A few feet away at a prep table, Regina Swint tackled logistics for her line of Kentucky Hot Flashes (they’re spicy pickles). It was the very first day of her Chef Space membership. Another new arrival was Viviana Dias Ferreira; her Revolution Confections specializes in gourmet marshmallows flavored with bourbon, cold brew coffee and vanilla beans, among others.
Then I saw Vy Howard moving like a sculptor to delicately place finishing touches to one of her Syndesi Designer Desserts. This one happened to be a cake, but she also creates pies, French Macarons and other sweets.
Meanwhile, Lavenson and Held plot their next logical step, because — if a central aim of Chef Space is to provide food entrepreneurs with the means to scale and modulate their concepts for success in a hyper-competitive world, — it makes perfect sense that similar notions of modular scalability apply to those men and women who’ll be future members of their food service teams.
Hence the aforementioned workforce training plan.
“Technically, it’s going to be called a Certified Food/Restaurant Professional,” Held says. “It’s for those committed to being full-time, professional restaurant employees.”
Councilwoman Sexton Smith has personal experience with why this matters.
“I spent years managing a multi-unit restaurant operation covering several states,” she writes. “The biggest threat to success is high turnover. I completely support the vertically integrated training program proposed by Chef Space as the key solution to drastically reducing turnover, saving millions of dollars every year.”
“We’re going to put together a program of course work in a modular fashion,” Held continues. “When completed, it will allow people to enter restaurant work at a higher degree of qualification than they would otherwise.”
Everyone involved understands such a program cannot magically appear overnight, and so a broad coalition is being built, bringing as many industry professionals and community service organizations into the tent as possible.
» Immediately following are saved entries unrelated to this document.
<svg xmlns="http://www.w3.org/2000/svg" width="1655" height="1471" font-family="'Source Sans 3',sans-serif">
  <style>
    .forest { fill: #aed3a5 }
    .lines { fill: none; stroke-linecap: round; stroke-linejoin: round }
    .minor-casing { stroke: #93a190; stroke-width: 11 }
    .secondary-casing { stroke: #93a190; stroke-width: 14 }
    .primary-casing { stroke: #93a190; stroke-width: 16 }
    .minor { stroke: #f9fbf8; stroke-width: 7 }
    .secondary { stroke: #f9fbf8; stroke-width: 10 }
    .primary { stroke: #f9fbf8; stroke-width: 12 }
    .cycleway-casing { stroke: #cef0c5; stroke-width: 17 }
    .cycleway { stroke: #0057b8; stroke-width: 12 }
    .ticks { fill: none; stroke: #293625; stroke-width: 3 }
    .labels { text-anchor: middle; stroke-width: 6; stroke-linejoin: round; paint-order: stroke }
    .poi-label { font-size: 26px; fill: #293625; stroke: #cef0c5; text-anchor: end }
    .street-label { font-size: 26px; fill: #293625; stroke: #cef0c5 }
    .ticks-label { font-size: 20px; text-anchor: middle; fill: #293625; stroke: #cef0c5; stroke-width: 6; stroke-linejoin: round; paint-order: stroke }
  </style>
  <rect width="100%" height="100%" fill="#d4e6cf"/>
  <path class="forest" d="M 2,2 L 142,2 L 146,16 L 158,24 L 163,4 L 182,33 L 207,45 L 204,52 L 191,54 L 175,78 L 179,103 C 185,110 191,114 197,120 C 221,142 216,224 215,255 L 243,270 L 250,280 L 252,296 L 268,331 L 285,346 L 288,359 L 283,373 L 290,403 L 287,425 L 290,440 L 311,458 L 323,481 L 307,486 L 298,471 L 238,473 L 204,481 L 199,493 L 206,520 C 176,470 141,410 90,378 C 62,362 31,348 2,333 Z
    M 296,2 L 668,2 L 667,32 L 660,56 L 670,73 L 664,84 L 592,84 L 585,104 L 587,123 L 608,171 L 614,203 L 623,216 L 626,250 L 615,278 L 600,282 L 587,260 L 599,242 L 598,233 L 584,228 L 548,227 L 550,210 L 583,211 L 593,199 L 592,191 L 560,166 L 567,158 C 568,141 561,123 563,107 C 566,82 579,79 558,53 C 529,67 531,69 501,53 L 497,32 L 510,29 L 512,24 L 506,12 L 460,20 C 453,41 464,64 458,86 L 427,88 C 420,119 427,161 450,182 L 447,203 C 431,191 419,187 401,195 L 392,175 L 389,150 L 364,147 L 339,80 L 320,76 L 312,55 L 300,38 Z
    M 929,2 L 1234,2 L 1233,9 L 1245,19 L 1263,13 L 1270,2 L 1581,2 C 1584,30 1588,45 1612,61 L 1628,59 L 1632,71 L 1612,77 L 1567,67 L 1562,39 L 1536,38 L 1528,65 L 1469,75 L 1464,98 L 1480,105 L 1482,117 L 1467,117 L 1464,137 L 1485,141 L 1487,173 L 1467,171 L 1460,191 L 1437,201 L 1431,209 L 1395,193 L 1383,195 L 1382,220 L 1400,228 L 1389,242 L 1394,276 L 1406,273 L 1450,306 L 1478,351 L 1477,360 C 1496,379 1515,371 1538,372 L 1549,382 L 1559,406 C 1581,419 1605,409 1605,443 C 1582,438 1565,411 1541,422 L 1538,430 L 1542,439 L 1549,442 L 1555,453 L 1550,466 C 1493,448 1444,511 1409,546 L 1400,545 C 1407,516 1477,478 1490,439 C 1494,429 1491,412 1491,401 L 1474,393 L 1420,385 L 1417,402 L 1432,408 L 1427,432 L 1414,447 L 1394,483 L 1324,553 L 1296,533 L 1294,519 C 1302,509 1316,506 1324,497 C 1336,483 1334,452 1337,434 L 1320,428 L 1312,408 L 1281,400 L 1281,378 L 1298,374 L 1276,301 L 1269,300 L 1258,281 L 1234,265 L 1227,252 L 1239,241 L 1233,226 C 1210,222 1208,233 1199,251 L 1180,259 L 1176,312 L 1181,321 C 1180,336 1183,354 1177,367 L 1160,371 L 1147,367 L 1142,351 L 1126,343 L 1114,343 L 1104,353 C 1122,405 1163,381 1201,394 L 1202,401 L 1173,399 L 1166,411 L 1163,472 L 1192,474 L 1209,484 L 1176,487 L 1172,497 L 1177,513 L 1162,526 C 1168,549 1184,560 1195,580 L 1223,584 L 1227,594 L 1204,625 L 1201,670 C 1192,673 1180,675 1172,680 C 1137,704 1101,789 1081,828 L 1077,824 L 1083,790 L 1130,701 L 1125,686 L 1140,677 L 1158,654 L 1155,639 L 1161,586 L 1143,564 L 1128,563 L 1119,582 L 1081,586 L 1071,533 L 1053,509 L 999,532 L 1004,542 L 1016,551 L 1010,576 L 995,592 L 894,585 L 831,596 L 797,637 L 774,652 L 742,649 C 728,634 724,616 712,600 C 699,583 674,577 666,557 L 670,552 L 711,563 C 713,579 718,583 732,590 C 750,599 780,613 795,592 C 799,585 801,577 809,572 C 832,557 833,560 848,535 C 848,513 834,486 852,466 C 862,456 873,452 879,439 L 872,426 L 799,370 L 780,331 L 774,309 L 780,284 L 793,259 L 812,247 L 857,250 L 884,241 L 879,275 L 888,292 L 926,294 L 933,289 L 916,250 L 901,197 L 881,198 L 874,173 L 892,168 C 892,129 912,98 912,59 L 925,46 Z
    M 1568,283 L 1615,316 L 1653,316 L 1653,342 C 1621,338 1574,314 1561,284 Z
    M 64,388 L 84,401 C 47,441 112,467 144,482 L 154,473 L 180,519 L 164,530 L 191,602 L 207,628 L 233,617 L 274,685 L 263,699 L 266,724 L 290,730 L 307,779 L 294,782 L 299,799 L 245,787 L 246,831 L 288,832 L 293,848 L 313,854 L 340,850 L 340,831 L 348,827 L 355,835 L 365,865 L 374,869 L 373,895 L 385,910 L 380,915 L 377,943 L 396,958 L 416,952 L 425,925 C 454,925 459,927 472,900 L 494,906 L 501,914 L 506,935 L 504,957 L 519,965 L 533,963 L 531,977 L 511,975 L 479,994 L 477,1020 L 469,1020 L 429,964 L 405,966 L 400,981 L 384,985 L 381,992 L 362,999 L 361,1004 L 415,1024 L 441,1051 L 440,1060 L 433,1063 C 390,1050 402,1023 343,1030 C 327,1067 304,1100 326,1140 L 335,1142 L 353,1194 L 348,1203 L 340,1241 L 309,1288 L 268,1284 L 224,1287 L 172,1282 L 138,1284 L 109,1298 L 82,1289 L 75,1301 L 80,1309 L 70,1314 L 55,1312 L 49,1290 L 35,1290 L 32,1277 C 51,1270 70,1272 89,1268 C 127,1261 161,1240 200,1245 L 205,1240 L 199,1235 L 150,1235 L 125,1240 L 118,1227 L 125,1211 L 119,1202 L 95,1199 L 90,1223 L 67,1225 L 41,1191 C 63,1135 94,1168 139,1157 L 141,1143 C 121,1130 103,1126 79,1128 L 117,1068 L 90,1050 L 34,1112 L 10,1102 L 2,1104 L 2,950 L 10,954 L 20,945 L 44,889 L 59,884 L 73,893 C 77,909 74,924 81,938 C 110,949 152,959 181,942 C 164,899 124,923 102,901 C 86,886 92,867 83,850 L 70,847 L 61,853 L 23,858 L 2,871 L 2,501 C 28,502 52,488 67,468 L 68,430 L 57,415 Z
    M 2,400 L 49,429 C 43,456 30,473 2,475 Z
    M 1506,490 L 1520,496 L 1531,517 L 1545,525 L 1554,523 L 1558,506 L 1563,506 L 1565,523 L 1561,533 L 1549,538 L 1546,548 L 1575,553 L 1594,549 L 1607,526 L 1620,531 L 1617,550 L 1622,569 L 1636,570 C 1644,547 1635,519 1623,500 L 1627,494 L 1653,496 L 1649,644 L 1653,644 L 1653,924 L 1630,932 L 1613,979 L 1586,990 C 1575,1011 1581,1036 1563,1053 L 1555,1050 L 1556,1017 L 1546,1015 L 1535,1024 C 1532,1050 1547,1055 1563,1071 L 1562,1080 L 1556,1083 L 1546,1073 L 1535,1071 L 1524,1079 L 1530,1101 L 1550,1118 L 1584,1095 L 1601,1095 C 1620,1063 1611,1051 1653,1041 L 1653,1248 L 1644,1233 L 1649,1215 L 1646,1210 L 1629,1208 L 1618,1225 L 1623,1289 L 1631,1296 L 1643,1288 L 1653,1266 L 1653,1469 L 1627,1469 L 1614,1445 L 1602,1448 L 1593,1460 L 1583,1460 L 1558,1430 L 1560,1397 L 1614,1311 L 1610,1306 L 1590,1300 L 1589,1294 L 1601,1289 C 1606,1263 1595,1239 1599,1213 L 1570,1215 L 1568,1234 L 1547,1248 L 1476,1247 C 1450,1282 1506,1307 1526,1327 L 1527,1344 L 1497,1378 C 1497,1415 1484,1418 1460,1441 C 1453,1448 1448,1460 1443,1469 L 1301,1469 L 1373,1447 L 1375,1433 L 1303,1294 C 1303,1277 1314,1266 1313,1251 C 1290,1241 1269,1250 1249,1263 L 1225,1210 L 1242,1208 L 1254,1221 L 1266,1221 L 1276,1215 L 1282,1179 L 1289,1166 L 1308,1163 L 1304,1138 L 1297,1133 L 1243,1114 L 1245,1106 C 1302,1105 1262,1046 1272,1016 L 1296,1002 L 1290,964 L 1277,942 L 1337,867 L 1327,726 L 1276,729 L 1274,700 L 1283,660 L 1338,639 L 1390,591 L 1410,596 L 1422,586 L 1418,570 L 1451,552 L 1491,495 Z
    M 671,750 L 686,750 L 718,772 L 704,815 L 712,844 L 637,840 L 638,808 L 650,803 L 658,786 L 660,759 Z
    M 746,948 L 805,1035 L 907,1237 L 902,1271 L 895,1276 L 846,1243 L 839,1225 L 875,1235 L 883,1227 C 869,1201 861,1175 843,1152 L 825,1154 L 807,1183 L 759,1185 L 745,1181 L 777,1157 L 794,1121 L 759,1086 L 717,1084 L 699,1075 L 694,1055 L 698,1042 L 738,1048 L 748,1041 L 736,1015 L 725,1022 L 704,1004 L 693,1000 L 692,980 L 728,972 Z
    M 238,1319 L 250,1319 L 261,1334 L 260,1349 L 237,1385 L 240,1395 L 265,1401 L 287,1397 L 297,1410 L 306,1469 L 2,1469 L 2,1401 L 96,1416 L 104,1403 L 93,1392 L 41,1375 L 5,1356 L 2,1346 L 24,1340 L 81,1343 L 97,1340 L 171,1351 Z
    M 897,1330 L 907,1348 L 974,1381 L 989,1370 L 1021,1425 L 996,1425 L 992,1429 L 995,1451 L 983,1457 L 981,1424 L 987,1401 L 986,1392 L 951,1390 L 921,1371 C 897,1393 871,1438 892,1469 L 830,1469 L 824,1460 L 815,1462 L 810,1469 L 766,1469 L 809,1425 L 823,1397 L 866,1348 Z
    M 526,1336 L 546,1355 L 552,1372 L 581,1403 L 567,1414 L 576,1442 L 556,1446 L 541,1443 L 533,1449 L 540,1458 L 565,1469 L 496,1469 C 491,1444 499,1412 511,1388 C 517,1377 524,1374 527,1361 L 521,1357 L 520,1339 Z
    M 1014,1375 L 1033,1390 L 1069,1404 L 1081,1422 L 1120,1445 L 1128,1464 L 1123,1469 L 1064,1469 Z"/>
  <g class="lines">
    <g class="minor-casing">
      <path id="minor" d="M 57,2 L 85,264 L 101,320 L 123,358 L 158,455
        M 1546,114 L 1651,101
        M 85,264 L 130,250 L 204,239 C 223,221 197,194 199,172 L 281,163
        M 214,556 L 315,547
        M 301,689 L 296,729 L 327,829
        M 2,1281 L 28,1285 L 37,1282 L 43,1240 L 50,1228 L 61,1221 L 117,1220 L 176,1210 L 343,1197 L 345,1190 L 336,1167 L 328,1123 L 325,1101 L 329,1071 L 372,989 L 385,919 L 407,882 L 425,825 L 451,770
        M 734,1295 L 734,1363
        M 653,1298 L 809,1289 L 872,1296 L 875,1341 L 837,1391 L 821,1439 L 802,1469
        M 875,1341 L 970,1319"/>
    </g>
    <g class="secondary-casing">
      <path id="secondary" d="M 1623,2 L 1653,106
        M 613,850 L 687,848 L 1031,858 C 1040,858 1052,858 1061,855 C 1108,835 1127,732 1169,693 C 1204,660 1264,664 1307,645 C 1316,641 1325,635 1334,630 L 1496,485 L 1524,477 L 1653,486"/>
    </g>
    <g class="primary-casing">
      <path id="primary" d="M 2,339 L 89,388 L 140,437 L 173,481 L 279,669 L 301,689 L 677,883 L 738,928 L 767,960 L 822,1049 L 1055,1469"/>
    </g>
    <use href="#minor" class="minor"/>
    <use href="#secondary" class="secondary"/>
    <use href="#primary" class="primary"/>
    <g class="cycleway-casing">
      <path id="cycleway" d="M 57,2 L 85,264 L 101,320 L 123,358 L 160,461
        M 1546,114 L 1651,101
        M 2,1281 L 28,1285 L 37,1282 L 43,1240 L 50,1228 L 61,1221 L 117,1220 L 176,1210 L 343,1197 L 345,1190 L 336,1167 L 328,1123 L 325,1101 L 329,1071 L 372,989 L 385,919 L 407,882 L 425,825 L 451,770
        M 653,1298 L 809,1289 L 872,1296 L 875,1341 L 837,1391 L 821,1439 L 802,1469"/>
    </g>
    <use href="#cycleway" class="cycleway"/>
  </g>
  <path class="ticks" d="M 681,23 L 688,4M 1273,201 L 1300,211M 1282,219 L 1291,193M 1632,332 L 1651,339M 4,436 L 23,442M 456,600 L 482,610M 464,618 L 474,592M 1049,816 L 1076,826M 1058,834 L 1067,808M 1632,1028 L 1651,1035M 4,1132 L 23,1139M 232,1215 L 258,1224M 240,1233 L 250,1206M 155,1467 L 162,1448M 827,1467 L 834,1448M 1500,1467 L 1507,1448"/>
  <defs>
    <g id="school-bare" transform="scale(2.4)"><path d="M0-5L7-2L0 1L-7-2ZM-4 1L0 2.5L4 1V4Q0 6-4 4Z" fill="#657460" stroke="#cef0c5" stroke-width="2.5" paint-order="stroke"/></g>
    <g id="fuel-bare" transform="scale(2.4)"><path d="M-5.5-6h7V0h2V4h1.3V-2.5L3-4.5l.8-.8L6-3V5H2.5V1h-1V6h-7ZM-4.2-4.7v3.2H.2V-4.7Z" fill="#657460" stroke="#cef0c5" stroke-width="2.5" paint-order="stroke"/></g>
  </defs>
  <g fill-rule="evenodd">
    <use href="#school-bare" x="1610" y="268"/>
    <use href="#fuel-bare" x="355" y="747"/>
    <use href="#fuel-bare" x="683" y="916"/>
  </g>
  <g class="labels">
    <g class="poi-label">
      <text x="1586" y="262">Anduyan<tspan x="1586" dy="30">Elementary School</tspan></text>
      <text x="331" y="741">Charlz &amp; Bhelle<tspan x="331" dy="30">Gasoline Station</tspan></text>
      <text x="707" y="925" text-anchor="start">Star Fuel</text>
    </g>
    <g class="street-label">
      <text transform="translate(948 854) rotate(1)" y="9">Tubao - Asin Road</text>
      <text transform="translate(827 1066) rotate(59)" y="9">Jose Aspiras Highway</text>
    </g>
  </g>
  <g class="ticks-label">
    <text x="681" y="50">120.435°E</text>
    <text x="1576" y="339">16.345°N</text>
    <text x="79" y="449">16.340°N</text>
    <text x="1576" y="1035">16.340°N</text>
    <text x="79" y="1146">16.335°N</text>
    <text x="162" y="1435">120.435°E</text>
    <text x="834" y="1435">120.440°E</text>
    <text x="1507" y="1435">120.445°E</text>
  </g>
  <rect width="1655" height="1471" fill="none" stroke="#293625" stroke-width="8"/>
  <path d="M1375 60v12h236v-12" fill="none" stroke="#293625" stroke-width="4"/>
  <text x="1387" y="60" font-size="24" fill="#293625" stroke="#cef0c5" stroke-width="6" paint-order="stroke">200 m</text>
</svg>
They’ll provide the necessary feedback about the program’s structure, and they’ll have the vocal support of Sexton Smith.
“The real beauty of this certification program lies in its simplicity. Graduates are trained in areas of quality, service and cleanliness before they fill out a job application. And more importantly, they will know what to expect on their new job resulting in greater job satisfaction from the start.”
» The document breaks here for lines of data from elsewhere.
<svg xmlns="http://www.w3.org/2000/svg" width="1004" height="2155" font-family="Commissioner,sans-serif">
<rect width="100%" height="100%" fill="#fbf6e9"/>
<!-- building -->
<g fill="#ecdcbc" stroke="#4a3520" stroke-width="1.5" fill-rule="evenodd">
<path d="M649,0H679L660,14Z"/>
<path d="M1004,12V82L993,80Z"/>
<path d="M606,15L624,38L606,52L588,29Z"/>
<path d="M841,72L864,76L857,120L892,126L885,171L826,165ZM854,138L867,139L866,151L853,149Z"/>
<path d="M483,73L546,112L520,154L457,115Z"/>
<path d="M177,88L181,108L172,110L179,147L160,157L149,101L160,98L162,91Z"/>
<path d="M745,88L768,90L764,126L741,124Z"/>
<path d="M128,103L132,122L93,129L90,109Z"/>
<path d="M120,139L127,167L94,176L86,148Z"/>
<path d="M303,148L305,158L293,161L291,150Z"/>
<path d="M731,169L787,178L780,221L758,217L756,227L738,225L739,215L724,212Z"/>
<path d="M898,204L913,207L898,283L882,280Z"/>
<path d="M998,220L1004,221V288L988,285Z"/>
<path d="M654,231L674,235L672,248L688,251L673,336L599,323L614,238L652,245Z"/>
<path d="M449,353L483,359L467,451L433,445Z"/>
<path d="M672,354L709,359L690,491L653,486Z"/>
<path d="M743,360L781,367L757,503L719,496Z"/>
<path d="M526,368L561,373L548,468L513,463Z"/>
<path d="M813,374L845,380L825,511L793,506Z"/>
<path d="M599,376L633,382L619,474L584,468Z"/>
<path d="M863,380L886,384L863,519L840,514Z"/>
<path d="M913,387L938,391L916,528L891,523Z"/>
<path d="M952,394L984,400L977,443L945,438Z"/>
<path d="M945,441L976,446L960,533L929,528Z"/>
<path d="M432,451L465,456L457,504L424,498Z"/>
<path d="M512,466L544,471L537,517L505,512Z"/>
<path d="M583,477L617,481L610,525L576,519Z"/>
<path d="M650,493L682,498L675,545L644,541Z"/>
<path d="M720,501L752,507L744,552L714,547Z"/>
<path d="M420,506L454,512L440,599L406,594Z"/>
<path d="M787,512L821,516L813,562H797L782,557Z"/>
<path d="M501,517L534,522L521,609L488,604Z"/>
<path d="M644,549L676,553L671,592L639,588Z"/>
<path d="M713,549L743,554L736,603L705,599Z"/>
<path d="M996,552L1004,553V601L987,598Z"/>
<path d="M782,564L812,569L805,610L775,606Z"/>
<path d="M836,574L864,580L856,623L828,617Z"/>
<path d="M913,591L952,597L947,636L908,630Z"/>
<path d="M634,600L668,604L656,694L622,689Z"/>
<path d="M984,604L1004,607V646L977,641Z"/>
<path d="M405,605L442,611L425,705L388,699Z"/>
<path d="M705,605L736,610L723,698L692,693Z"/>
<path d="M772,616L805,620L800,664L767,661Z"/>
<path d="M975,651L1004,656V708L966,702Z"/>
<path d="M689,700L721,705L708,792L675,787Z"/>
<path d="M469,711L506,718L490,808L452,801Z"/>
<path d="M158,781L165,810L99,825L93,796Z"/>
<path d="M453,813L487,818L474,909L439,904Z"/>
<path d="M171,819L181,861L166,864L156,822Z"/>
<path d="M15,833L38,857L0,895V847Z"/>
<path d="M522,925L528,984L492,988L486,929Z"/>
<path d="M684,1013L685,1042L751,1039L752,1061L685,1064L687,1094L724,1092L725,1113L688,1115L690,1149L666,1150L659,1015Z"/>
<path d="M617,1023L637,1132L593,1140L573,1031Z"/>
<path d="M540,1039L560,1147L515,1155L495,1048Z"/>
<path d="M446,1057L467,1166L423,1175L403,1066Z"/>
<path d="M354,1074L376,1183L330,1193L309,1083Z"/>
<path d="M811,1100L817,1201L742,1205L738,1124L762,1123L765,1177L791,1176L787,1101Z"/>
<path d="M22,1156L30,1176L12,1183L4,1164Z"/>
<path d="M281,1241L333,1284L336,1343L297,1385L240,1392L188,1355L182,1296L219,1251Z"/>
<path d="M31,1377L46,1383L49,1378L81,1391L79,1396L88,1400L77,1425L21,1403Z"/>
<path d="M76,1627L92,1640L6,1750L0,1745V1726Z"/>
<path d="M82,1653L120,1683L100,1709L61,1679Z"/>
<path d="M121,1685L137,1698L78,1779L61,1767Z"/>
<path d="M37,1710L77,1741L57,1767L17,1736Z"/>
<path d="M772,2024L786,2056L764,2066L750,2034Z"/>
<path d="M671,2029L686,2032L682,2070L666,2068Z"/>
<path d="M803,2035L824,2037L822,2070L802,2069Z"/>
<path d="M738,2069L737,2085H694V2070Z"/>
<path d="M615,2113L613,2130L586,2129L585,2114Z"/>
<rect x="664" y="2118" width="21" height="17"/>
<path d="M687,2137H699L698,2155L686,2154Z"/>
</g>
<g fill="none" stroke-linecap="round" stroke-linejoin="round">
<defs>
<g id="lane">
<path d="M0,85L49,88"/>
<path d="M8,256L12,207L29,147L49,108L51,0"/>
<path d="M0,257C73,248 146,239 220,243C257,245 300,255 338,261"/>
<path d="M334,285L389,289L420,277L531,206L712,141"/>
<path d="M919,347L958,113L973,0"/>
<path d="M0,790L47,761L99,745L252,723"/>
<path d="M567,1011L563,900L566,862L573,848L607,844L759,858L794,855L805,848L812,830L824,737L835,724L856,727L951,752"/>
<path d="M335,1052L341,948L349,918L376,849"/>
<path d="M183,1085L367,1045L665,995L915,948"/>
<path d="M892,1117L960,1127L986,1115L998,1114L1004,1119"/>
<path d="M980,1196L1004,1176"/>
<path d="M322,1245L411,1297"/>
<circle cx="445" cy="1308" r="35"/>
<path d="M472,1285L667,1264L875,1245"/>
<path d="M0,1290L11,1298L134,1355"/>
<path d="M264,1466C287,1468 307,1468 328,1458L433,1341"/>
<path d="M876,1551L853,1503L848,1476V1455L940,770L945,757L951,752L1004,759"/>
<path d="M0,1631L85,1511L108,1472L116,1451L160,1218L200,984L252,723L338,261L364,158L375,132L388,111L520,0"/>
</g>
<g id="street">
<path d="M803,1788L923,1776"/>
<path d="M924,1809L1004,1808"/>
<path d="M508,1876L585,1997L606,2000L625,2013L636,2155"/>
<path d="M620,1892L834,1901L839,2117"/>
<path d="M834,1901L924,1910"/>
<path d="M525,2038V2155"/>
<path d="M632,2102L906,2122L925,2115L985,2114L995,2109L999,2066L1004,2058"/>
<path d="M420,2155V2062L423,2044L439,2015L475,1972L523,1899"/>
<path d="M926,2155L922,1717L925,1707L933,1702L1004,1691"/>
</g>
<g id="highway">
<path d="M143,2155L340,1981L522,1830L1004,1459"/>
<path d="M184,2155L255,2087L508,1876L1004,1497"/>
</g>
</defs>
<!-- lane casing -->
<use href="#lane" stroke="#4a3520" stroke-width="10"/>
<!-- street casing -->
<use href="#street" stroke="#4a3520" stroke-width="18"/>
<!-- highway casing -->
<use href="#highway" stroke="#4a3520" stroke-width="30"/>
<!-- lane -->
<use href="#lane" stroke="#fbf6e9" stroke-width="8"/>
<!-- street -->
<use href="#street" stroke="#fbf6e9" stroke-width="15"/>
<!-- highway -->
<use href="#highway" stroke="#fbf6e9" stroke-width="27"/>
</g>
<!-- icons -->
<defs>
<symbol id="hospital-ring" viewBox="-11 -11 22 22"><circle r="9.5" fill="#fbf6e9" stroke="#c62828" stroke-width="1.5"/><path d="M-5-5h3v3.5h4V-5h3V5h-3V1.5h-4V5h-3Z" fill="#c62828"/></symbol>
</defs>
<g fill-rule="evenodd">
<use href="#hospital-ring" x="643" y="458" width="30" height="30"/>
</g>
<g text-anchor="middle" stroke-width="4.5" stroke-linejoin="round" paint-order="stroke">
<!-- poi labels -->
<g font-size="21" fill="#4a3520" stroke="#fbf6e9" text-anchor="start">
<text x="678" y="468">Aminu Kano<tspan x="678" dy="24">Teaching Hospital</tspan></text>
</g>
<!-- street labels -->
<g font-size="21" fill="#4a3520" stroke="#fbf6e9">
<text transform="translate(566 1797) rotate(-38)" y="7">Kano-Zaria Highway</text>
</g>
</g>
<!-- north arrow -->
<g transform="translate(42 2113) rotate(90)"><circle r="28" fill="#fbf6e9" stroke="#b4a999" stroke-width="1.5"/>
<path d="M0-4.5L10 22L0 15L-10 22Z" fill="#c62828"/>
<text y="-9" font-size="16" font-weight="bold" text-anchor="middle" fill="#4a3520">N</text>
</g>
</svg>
Held also sees a parallel in the sharing economy.
“My pie in the sky is that this becomes an Uber for restaurants, with groups of certified individuals — on dish, as hosts, servers, or on line prep — becoming a resource to be dialed up as needed.”
These newly certified food service professionals might rove, as capable of helping more than one restaurant get through periods of short-staffing, or their enhanced training and experience might lead directly to full-time positions — and better pay.
“The reason they’re not going to school now for certifications and training is because they’re not going to school,” concludes Held. “We have a facility that functions as an operating kitchen, and it seems like an opportunity to use the resources we’ve already built and put in place for some things outside our original mission.”
Chef Space’s mission is evolving. For the kitchen incubator’s members, there are fringe benefits in camaraderie, mutual assistance and shared experience. In the Russell neighborhood, there is renewed hope for a community’s future.
As Lavenson said: “Food doesn’t discriminate.”